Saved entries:
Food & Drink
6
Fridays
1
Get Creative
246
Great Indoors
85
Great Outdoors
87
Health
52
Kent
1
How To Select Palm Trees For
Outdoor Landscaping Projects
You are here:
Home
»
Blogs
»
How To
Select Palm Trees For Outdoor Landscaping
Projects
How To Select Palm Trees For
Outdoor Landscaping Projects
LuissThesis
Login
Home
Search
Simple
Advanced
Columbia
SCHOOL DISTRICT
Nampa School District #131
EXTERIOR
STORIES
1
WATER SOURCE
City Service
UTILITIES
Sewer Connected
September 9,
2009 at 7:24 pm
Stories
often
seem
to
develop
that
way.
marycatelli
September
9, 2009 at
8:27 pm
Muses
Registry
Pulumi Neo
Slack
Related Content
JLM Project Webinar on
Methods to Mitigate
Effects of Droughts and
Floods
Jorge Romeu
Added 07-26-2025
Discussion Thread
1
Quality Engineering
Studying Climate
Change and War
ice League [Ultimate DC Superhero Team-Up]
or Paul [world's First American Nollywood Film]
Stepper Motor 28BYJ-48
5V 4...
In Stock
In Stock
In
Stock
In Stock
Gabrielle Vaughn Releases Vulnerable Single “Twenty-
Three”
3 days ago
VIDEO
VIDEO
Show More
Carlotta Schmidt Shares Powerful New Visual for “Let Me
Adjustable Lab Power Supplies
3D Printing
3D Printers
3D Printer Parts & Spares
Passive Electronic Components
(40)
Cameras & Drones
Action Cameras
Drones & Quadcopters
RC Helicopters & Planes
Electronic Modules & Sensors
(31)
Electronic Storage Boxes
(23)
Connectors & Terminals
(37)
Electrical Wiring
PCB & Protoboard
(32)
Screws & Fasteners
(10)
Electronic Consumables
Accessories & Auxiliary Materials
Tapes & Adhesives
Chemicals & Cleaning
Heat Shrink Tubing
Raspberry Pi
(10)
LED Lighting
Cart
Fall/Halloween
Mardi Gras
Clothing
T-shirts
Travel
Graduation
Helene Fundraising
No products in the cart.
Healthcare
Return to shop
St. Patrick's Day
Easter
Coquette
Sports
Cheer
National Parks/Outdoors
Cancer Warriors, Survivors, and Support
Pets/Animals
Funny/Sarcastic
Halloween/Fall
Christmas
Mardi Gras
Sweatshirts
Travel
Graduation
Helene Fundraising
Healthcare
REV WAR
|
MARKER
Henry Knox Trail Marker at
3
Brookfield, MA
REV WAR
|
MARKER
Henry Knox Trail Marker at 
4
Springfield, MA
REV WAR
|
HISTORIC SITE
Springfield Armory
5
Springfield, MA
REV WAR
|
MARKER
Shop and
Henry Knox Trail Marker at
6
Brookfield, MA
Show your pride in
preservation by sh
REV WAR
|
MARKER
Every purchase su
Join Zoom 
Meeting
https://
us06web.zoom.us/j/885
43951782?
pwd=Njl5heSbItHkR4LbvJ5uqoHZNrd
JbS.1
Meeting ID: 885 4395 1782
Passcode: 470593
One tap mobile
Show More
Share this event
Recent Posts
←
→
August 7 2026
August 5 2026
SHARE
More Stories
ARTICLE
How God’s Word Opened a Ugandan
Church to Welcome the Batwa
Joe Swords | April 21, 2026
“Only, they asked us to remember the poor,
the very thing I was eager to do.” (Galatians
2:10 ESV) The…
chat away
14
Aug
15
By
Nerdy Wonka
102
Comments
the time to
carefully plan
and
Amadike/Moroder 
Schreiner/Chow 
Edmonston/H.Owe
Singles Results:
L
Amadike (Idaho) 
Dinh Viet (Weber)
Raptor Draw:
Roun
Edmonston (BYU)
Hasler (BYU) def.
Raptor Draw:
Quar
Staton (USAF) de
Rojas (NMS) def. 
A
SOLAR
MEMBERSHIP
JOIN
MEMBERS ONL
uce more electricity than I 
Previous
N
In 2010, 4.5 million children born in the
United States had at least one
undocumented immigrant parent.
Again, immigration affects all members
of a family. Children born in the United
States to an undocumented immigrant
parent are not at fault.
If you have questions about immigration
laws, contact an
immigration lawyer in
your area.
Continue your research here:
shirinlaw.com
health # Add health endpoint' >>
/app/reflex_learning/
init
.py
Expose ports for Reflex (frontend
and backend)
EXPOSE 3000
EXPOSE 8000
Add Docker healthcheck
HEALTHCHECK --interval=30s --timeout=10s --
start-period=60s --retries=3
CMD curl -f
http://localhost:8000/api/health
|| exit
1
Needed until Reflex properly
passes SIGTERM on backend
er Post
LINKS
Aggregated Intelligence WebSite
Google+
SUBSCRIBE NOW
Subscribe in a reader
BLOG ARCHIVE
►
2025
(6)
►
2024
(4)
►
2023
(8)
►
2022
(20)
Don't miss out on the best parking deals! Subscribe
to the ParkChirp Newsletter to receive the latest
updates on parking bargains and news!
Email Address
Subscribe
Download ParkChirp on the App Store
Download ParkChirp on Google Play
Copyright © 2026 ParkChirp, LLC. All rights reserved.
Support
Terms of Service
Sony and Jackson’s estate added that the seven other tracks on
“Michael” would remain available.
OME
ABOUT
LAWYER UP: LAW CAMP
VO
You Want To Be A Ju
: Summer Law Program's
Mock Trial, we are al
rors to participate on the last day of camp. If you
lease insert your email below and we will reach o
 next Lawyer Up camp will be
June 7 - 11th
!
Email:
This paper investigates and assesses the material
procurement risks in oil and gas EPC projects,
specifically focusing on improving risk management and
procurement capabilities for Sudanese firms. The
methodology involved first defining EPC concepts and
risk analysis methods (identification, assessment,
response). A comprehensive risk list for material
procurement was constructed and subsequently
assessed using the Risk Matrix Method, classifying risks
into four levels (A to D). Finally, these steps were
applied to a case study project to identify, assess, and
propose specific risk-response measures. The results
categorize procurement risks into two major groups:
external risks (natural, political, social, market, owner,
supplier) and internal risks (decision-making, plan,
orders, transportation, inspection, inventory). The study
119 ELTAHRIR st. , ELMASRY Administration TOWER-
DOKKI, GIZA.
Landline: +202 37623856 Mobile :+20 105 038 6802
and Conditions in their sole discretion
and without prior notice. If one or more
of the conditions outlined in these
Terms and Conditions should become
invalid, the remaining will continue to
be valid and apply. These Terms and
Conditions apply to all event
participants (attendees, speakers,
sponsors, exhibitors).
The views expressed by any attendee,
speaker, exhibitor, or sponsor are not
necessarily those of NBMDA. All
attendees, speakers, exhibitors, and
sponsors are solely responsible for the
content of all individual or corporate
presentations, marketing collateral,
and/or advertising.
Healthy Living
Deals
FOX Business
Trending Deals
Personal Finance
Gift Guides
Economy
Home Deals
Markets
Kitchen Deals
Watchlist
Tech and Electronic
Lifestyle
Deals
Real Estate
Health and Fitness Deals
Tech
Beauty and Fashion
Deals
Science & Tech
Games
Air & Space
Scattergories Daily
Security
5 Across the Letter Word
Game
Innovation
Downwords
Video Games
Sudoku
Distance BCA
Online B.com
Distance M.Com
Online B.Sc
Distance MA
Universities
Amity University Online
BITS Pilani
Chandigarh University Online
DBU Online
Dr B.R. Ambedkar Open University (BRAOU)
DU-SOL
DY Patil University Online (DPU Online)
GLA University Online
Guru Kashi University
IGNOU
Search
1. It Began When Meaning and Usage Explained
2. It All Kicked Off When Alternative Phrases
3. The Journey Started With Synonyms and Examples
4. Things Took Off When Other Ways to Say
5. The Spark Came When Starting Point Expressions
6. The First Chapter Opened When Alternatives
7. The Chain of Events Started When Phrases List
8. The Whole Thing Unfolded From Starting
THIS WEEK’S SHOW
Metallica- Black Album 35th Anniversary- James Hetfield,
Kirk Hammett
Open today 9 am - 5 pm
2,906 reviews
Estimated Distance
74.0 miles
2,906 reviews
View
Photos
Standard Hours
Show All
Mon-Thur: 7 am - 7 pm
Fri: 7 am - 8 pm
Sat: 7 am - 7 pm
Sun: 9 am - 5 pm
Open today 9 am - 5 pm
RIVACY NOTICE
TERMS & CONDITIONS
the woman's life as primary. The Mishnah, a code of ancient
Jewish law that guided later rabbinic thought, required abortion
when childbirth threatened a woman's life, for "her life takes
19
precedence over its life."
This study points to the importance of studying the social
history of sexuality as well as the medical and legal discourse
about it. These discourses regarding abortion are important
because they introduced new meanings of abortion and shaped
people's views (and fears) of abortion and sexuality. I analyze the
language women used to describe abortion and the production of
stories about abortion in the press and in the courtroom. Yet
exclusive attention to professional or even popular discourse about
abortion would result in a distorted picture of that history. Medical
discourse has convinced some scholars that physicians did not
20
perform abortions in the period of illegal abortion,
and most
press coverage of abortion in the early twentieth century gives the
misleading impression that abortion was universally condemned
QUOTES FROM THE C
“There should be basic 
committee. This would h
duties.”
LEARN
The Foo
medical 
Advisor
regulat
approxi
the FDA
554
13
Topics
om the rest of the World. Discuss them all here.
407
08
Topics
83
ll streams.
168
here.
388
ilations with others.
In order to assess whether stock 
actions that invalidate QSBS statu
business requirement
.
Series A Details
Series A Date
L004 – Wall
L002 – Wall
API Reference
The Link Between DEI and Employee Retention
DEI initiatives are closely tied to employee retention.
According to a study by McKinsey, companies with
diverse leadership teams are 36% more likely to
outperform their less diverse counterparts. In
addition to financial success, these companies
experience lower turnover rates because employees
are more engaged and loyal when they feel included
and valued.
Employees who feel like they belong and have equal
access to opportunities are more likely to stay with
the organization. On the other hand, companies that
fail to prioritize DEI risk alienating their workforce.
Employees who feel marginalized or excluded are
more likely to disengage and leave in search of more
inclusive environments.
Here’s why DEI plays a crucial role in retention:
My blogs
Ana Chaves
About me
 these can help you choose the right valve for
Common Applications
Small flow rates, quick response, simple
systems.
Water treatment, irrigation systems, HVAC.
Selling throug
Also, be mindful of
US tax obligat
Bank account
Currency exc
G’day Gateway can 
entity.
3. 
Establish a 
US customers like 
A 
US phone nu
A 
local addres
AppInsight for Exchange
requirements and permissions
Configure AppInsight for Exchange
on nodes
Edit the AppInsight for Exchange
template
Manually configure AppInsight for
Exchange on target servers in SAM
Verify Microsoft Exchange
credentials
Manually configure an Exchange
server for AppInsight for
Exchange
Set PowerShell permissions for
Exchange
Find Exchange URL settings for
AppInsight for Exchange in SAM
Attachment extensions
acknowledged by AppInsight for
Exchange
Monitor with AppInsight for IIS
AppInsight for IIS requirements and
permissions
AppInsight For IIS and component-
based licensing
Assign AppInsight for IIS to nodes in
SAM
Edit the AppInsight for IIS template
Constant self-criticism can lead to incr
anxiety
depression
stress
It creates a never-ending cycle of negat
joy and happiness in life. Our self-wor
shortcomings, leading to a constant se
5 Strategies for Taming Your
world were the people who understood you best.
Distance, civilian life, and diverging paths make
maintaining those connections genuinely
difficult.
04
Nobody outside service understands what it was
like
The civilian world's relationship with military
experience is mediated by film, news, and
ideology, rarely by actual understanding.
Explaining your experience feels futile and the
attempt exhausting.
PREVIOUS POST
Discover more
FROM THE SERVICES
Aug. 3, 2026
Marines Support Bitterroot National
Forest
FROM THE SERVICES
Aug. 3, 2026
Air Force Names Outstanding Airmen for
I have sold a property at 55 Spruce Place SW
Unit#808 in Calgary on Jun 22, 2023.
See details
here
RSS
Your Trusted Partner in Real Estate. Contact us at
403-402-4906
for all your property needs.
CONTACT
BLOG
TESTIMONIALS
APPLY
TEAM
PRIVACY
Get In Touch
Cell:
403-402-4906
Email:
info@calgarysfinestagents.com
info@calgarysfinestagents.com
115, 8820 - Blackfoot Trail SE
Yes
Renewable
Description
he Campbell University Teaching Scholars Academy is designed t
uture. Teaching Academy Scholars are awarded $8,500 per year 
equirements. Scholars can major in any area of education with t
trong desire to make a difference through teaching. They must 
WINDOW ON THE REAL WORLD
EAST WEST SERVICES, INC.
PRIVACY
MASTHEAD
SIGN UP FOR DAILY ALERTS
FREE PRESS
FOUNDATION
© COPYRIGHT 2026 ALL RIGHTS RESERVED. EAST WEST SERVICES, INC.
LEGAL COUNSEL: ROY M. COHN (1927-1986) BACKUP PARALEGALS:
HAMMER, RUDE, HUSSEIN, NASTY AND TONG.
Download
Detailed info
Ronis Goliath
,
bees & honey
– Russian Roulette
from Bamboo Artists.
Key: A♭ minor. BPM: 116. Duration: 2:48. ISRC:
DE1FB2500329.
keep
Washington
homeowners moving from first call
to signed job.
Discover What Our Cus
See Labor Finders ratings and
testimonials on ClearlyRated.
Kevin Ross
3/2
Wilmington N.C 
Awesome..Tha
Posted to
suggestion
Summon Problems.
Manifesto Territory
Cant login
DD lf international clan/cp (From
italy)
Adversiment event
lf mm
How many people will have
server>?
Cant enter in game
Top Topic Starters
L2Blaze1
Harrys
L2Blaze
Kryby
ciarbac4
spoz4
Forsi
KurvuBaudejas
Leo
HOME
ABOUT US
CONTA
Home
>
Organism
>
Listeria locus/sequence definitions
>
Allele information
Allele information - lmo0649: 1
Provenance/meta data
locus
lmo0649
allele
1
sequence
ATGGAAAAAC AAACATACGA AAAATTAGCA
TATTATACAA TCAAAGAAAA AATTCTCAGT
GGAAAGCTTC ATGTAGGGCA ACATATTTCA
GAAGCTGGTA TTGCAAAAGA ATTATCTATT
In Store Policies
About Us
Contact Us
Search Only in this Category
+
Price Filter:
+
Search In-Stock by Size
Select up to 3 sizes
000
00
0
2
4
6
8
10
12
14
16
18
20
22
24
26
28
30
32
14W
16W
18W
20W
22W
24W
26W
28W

- [Exercise prompt]: From the records above, pull every line that carries the word "Starting".

- [Answer section]:
5. The Spark Came When Starting Point Expressions
8. The Whole Thing Unfolded From Starting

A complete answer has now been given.